## Tasks for this exercise:
(1) Print the passage of the interview excerpt on stocks from "On Apple’s share" up to and including "We’re out of it.".
(2) In the interview excerpt on stocks, what value does the speaker place on Apple?
(3) Carry the interview excerpt on stocks forward from its final sentence.

## Passage provided:
On what equities he likes: 

“I think gold will work, I think the S&P will work, they’ve already worked somewhat this year. The S&P is up somewhere around 8%.”

“We find a lot of cheap stocks around, technology. I hate to buy things that are up a lot, so forgive me if I mention things that we own, but we own them and we would not own them if we didn’t like them.”
“I would like to put new money to things that haven’t moved.  We like, in technology, Apple and Qualcomm.”

On Apple’s share price and Apple vs. RIM: 

“We think [Apple] is worth something north of $600.”

“It’s funny, it was really like a mass hysteria. We put about a half of one percent  of our assets into RIM late last year on a theory that they had a revenue base that was being mispriced by the market. Which was 20% of what we had in Apple, we’ve owned Apple now for a long time, and we continue to own a big position, so we had five times more Apple investment than RIM.”

“We kept on getting calls from the press about RIM. We sold RIM because we have a discipline of taking stop losses, still think it might be intriguing. They have 75 million subscribers, that are paying them on average almost five dollars a month for the email service. We’re out of it.

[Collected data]
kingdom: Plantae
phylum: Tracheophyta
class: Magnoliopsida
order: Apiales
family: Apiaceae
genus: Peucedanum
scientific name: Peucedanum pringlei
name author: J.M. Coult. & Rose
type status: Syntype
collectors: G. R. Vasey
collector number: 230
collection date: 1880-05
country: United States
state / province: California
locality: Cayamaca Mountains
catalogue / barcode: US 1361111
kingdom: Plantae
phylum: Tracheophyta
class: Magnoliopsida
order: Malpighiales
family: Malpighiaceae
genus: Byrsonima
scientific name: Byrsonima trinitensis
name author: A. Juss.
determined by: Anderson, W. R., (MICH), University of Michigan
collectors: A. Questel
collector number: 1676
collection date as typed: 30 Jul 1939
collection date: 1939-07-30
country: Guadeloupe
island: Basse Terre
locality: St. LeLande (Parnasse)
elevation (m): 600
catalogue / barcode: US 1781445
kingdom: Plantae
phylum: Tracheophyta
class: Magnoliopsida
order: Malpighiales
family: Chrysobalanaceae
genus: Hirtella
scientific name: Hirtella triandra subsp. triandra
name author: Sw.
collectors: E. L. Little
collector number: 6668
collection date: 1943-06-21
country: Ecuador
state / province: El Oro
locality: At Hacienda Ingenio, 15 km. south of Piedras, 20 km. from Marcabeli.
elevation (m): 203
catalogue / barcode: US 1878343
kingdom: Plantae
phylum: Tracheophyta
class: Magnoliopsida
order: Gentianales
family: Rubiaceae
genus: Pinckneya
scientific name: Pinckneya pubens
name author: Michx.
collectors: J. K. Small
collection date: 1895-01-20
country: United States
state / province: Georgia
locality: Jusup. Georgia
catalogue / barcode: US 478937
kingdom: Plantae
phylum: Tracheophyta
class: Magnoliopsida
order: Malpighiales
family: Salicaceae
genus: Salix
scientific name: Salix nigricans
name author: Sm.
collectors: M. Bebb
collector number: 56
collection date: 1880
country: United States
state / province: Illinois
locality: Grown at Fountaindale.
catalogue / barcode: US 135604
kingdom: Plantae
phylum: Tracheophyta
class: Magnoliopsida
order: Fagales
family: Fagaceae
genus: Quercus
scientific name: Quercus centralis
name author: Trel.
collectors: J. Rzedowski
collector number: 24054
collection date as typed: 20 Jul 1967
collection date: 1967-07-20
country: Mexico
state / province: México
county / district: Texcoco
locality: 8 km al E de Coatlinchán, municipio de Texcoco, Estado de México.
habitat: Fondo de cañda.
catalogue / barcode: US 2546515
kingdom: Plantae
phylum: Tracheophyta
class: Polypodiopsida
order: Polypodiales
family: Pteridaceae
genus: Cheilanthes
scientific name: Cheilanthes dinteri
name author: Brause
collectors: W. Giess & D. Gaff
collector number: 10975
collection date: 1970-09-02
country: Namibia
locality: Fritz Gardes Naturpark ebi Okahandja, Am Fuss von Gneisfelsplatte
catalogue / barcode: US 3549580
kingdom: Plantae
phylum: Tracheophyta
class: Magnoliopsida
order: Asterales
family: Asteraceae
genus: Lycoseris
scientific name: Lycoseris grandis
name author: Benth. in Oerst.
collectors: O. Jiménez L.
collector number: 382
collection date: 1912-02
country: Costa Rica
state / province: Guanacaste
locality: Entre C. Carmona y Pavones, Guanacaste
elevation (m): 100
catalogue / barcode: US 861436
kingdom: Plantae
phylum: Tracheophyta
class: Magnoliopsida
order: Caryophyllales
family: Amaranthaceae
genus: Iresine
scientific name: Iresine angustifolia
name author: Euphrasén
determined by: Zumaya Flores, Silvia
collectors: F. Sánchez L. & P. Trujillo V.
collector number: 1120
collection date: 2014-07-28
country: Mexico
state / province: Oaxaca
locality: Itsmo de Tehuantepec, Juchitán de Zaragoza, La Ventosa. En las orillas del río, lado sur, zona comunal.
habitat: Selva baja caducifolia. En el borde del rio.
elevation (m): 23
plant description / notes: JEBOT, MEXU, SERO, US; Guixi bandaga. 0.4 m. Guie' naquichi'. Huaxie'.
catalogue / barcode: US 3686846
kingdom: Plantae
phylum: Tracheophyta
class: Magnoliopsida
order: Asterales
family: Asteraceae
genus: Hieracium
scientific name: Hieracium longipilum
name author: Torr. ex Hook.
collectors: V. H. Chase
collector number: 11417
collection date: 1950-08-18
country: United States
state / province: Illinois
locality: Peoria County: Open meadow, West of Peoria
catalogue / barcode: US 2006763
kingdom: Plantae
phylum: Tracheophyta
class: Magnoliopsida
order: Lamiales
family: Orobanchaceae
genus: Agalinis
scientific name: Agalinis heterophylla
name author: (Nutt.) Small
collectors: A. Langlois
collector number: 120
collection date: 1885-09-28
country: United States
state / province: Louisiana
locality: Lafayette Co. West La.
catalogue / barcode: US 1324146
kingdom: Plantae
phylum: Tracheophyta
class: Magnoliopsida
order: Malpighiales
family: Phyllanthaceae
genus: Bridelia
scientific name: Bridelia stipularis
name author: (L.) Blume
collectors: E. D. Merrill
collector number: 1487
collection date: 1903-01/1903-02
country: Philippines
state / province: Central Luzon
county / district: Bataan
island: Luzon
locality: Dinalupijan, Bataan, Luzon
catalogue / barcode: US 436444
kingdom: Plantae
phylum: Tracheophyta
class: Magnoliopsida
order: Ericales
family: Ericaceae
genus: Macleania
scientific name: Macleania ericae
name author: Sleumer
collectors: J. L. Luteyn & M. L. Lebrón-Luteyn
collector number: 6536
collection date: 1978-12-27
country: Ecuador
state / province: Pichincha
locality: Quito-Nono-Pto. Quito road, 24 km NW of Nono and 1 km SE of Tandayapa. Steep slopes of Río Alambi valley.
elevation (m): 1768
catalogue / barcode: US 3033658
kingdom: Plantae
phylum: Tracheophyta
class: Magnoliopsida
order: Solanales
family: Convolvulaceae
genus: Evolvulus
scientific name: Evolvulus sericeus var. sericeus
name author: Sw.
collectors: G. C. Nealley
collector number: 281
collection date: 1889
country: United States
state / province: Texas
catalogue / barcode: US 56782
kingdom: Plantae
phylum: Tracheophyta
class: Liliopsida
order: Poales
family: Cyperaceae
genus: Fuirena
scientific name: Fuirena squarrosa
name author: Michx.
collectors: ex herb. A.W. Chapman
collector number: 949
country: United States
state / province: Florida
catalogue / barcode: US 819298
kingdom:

## Responses for each task:
(1)
On Apple’s share price and Apple vs. RIM: 

“We think [Apple] is worth something north of $600.”

“It’s funny, it was really like a mass hysteria. We put about a half of one percent  of our assets into RIM late last year on a theory that they had a revenue base that was being mispriced by the market. Which was 20% of what we had in Apple, we’ve owned Apple now for a long time, and we continue to own a big position, so we had five times more Apple investment than RIM.”

“We kept on getting calls from the press about RIM. We sold RIM because we have a discipline of taking stop losses, still think it might be intriguing. They have 75 million subscribers, that are paying them on average almost five dollars a month for the email service. We’re out of it.

(2) Something north of $600.

(3)
“I wouldn’t say Apple is the leading candidate for new money, I wouldn’t put new money into Apple, but we’re riding the trend. And we think they have a unique position and a couple more years of very good runway ahead of them. ”

“Qualcomm has the dominant chip in smart phones.”

“In the financial area, we own JPM, a little bit of Citicorp, Bank of America, and a very unique company called Altisource Portfolio Solutions which helps manage the foreclosure process for banks.”

 

“In the healthcare area, we like the HMOs, the United, WellPoint, Boston Scientific. In the media area we like EchoStat, Dish. There’re just no shortage of attractive stocks.”